Here's what happens inside Embedded Framebuffer (EFB):
Shader process for bloom like fx:
1st stage (3xIR | 1xIR resized to 3x):
2nd stage (3xIR | 1xIR resized to 3x):
3rd stage (3xIR | 1xIR resized to 3x):
4th stage (3xIR | 1xIR resized to 3x):
From the images you can understand the process.
1. Get our image..
2. They basically change Gamma.
3. Then do the 1st pass of something like motion blur.
Actually they move the image left of center, make copy move right move right, make copy move further left and then the same for farther right.
All these with transparency blending.
For offsets, they probably calculate it from EFB resolution. That's why in 3xIR the distance is 3 times.
4. They do the same vertically.
5. Then the last EFB copy, they blend it to original image and vualah!

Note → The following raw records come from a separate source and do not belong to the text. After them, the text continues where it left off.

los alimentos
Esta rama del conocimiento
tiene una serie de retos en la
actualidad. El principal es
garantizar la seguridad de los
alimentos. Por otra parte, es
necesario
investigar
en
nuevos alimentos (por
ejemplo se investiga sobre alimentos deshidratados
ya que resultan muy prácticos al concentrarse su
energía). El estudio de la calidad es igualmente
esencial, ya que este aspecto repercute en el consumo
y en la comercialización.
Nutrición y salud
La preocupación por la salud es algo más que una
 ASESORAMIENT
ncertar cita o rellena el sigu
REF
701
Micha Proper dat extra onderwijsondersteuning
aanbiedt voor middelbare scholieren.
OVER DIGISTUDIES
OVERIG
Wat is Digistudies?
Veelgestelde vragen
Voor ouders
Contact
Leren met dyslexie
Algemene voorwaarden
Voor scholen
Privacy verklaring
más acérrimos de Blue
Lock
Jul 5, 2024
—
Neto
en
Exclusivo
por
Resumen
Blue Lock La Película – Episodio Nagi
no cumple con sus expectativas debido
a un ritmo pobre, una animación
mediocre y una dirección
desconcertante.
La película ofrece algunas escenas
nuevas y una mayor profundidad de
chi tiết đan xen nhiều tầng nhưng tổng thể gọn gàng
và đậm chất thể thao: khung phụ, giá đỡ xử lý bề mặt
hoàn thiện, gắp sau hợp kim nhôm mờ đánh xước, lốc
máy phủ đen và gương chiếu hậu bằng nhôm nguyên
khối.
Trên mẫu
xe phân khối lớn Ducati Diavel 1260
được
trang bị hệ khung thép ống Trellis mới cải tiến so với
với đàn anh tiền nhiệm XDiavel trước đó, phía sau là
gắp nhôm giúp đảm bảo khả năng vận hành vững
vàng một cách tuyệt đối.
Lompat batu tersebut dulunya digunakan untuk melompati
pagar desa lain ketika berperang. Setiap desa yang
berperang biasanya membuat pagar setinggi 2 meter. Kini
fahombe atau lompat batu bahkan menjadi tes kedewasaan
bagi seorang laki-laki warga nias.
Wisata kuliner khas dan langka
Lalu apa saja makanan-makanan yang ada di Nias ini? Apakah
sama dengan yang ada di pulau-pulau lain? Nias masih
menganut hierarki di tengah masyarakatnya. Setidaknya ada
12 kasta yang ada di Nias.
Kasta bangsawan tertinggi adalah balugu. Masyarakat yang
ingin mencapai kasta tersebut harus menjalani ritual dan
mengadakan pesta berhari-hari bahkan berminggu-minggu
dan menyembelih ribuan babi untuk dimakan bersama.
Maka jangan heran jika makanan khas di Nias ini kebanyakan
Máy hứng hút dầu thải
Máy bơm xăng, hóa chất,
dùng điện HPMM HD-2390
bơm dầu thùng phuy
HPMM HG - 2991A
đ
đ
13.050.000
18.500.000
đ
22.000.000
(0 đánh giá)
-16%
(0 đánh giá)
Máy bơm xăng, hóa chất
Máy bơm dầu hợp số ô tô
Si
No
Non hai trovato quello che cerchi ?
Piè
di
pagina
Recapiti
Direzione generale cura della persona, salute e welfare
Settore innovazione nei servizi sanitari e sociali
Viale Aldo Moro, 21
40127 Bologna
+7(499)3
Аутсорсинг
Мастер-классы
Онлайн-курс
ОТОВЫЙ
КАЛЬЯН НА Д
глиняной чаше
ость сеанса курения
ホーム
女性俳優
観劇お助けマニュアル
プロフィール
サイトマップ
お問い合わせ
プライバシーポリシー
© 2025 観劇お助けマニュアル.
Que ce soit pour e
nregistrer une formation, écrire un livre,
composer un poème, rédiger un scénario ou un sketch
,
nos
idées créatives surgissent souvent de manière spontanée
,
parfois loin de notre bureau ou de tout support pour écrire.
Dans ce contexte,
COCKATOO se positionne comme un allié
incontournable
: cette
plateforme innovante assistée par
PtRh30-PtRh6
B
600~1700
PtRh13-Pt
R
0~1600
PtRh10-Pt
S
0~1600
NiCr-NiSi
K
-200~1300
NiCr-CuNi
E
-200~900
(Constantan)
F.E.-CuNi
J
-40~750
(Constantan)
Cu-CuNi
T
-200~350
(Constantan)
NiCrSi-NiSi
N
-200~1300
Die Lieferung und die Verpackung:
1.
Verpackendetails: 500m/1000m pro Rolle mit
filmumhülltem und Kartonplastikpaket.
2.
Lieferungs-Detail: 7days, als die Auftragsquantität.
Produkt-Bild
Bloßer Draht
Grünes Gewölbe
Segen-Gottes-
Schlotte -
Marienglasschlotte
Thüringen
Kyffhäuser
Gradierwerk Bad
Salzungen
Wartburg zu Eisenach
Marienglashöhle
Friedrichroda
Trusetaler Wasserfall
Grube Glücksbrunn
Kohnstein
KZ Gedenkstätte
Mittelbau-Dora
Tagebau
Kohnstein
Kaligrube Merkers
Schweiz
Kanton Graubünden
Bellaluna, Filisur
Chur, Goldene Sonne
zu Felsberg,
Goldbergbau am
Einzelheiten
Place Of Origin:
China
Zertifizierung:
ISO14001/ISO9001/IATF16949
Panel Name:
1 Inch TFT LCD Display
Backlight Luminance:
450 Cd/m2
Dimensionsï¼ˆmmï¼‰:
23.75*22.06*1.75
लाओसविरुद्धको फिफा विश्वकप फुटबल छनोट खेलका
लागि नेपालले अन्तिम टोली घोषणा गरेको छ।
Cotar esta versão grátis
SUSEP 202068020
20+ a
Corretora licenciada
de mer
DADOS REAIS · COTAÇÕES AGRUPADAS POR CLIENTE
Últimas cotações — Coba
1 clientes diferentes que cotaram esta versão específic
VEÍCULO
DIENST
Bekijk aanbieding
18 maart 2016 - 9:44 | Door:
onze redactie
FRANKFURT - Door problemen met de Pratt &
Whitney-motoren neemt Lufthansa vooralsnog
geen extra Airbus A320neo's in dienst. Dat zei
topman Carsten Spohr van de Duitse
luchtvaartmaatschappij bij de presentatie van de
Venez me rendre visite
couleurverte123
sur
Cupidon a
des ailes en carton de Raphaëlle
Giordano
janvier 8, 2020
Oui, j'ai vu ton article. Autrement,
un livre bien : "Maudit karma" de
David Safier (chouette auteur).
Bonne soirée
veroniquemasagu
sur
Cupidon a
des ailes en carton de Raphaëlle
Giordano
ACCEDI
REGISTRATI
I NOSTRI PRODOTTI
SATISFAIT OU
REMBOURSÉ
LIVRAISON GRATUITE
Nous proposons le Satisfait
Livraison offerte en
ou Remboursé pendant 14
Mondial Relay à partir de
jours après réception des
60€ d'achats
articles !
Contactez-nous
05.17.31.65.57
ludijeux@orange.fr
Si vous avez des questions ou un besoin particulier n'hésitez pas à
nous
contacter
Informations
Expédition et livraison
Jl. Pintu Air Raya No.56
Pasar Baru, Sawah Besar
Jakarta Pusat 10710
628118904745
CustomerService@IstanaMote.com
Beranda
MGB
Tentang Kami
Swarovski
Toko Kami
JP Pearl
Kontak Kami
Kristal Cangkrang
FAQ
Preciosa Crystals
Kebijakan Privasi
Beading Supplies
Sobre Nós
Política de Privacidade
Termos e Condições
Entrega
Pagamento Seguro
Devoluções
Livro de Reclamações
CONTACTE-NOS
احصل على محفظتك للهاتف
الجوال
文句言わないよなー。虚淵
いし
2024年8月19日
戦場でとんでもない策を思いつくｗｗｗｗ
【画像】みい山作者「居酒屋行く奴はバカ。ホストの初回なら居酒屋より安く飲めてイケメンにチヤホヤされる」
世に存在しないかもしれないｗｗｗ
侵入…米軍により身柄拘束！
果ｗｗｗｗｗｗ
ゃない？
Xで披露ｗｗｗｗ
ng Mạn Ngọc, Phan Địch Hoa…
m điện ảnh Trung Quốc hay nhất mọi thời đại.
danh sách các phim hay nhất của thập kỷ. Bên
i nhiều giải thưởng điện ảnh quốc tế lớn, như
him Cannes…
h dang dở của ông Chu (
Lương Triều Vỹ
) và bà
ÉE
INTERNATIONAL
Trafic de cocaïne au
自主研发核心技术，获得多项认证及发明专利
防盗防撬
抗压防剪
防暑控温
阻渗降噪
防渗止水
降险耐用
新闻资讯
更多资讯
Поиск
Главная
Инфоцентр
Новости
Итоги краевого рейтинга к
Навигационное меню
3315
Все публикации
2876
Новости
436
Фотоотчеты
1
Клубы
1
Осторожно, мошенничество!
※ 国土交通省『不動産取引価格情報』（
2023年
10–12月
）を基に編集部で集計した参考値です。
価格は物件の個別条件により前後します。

Bloom fx!
The shader maths, were made and tied to original resolution and were not feature proofed to work in whatever resolution.
You can also see that camera zoom plays a lot of play here. Enable freelook in graphics option and zoom in: The fx is nice. zoom out: you see bigger differences.
I think that Dolphin can internally change shaders to fix these cases.
An example (for 3xIR) would be that for the 3 last steps to have 1x resolution and then bilinear upscale it to 3xIR.
Or it can divide the offset of steps 3 and 4 by 3. (sth like offset/dolphinIR or change the w and h for the offset calculation).
I can't pinpoint the shader though :/ Even if I delete the cache it still creates countless shaders inside.